Combined treatment of Nimotuzumab and rapamycin is effective against temozolomide-resistant human gliomas regardless of the EGFR mutation status.


PMID 25886314

Abstract

The treatment of glioblastoma multiforme (GBM) is an unmet clinical need. The 5-year survival rate of patients with GBM is less than 3%. Temozolomide (TMZ) remains the standard first-line treatment regimen for gliomas despite the fact that more than 90% of recurrent gliomas do not respond to TMZ after repeated exposure.

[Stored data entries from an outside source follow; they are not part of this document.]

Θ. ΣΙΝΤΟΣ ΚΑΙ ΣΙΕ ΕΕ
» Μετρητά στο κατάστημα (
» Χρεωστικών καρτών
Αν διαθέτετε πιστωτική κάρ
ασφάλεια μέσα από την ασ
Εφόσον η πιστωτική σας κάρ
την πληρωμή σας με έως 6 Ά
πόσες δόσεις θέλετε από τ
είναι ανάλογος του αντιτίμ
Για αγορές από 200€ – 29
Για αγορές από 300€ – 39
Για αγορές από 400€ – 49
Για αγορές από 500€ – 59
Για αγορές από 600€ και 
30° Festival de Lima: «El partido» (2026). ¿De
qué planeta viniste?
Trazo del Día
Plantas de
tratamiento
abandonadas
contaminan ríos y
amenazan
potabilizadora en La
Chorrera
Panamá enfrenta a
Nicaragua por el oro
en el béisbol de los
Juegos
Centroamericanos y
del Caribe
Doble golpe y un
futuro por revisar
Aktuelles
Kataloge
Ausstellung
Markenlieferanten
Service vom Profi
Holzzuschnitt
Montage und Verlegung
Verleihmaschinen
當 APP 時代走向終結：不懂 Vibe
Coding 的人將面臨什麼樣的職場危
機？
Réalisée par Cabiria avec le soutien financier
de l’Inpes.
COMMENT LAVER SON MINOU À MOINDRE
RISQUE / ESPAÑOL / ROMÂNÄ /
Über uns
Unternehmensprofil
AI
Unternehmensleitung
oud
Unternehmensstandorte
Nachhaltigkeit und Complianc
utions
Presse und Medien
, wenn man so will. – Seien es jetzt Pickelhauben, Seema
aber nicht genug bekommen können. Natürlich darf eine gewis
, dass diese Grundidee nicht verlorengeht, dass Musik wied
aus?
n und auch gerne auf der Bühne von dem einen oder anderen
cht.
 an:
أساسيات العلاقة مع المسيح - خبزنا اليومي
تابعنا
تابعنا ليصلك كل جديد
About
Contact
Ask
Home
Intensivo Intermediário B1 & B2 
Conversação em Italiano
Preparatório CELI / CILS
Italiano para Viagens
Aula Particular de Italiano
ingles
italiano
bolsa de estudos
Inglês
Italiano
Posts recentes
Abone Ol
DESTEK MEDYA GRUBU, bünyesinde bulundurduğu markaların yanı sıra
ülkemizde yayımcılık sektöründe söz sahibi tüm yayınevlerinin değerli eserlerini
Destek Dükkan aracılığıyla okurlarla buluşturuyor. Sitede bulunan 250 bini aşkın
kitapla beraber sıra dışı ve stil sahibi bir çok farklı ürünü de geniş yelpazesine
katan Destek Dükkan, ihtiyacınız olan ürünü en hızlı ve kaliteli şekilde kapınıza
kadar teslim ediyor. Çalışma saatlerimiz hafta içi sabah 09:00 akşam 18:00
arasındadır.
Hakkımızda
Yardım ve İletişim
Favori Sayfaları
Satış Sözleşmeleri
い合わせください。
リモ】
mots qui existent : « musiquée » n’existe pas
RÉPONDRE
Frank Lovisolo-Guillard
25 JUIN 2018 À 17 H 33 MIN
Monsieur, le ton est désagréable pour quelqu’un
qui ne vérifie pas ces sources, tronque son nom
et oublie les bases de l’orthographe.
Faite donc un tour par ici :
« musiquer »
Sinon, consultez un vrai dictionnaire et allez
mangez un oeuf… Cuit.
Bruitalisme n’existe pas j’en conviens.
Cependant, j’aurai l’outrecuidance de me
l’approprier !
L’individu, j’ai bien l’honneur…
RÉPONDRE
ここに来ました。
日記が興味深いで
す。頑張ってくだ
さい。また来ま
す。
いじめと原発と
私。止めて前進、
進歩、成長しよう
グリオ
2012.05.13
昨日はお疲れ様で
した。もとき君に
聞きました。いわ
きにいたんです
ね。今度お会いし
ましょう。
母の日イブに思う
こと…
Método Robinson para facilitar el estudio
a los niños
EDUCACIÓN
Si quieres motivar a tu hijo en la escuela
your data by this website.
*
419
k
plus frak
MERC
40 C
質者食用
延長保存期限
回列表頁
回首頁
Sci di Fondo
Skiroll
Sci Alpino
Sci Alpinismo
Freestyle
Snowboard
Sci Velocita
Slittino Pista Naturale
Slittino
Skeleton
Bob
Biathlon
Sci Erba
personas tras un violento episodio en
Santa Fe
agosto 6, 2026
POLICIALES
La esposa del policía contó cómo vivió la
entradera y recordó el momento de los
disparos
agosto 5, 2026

We have also independently shown that many of the Asian-derived glioma cell lines and primary cells derived from Singaporean high-grade glioma patients are indeed resistant to TMZ. This issue highlights the need to develop new effective anti-cancer treatment strategies. In a recent study, wild-type epidermal growth factor receptor (wtEGFR) has been shown to phosphorylate a truncated EGFR (known as EGFRvIII), leading to the phosphorylation of STAT proteins and progression in gliomagenesis. Despite the fact that combination of EGFR targeting drugs and rapamycin has been used before, the effect of mono-treatment of Nimotuzumab, rapamycin and combination therapy in human glioma expressing different types of EGFR is not well-studied. Herein, we evaluated the efficacy of dual blockage using monoclonal antibody against EGFR (Nimotuzumab) and an mTOR inhibitor (rapamycin) in Caucasian patient-derived human glioma cell lines, Asian patient-derived human glioma cell lines, primary glioma cells derived from the Mayo GBM xenografts, and primary short-term glioma culture derived from high-grade glioma patients. The combination effect of Nimotuzumab and rapamycin was examined in a series of primary human glioma cell lines and glioma cell lines. The cell viability was compared to TMZ treatment alone. Endogenous expressions of EGFR in various GBM cells were determined by western blotting. The results showed that combination of Nimotuzumab with rapamycin significantly enhanced the therapeutic efficacy of human glioma cells compared to single treatment. More importantly, many of the Asian patient-derived glioma cell lines and primary cells derived from Singaporean high-grade gliomas, which showed resistance to TMZ, were susceptible to the combined treatments. In conclusion, our results strongly suggest that combination usage of Nimotuzumab and rapamycin exert higher cytotoxic activities than TMZ. Our data suggest that this combination may provide an alternative treatment for TMZ-resistant gliomas regardless of the EGFR status.